[Opening Data section section]

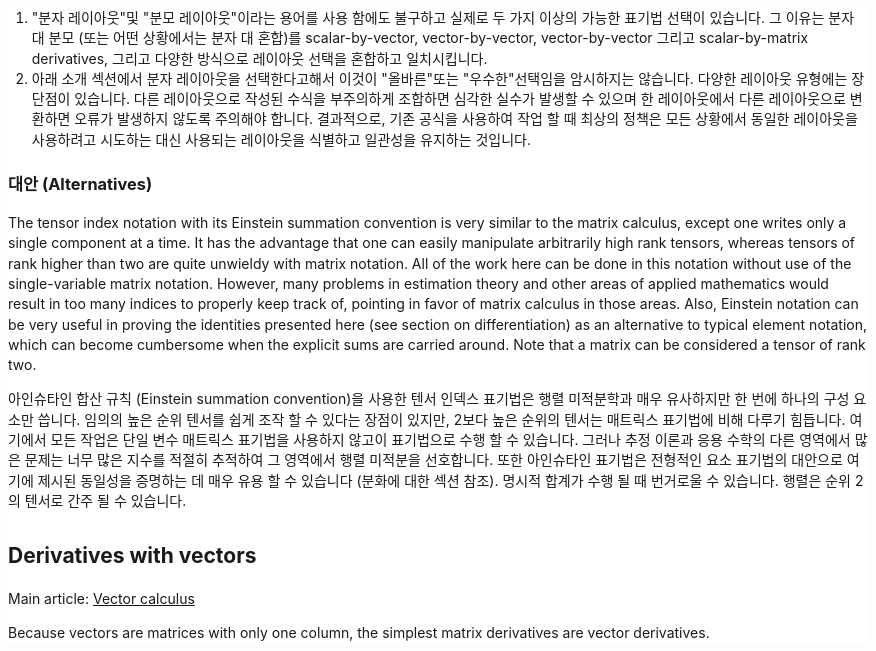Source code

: 1. "분자 레이아웃"및 "분모 레이아웃"이라는 용어를 사용 함에도 불구하고 실제로 두 가지 이상의 가능한 표기법 선택이 있습니다. 그 이유는 분자 대 분모 (또는 어떤 상황에서는 분자 대 혼합)를 scalar-by-vector, vector-by-vector, vector-by-vector 그리고 scalar-by-matrix derivatives, 그리고 다양한 방식으로 레이아웃 선택을 혼합하고 일치시킵니다.
2. 아래 소개 섹션에서 분자 레이아웃을 선택한다고해서 이것이 "올바른"또는 "우수한"선택임을 암시하지는 않습니다. 다양한 레이아웃 유형에는 장단점이 있습니다. 다른 레이아웃으로 작성된 수식을 부주의하게 조합하면 심각한 실수가 발생할 수 있으며 한 레이아웃에서 다른 레이아웃으로 변환하면 오류가 발생하지 않도록 주의해야 합니다. 결과적으로, 기존 공식을 사용하여 작업 할 때 최상의 정책은 모든 상황에서 동일한 레이아웃을 사용하려고 시도하는 대신 사용되는 레이아웃을 식별하고 일관성을 유지하는 것입니다.

### 대안 (Alternatives)

The tensor index notation with its Einstein summation convention is very similar to the matrix calculus, except one writes only a single component at a time. It has the advantage that one can easily manipulate arbitrarily high rank tensors, whereas tensors of rank higher than two are quite unwieldy with matrix notation. All of the work here can be done in this notation without use of the single-variable matrix notation. However, many problems in estimation theory and other areas of applied mathematics would result in too many indices to properly keep track of, pointing in favor of matrix calculus in those areas. Also, Einstein notation can be very useful in proving the identities presented here (see section on differentiation) as an alternative to typical element notation, which can become cumbersome when the explicit sums are carried around. Note that a matrix can be considered a tensor of rank two.

아인슈타인 합산 규칙 (Einstein summation convention)을 사용한 텐서 인덱스 표기법은 행렬 미적분학과 매우 유사하지만 한 번에 하나의 구성 요소만 씁니다. 임의의 높은 순위 텐서를 쉽게 조작 할 수 있다는 장점이 있지만, 2보다 높은 순위의 텐서는 매트릭스 표기법에 비해 다루기 힘듭니다. 여기에서 모든 작업은 단일 변수 매트릭스 표기법을 사용하지 않고이 표기법으로 수행 할 수 있습니다. 그러나 추정 이론과 응용 수학의 다른 영역에서 많은 문제는 너무 많은 지수를 적절히 추적하여 그 영역에서 행렬 미적분을 선호합니다. 또한 아인슈타인 표기법은 전형적인 요소 표기법의 대안으로 여기에 제시된 동일성을 증명하는 데 매우 유용 할 수 있습니다 (분화에 대한 섹션 참조). 명시적 합계가 수행 될 때 번거로울 수 있습니다. 행렬은 순위 2의 텐서로 간주 될 수 있습니다.

## Derivatives with vectors

Main article: [Vector calculus](https://en.wikipedia.org/wiki/Vector_calculus)

Because vectors are matrices with only one column, the simplest matrix derivatives are vector derivatives.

[Closing Data section section]

## Exercise instructions
Each line of the listing that contains the word "vectors" must be copied.

## Result of the exercise
## Derivatives with vectors
Because vectors are matrices with only one column, the simplest matrix derivatives are vector derivatives.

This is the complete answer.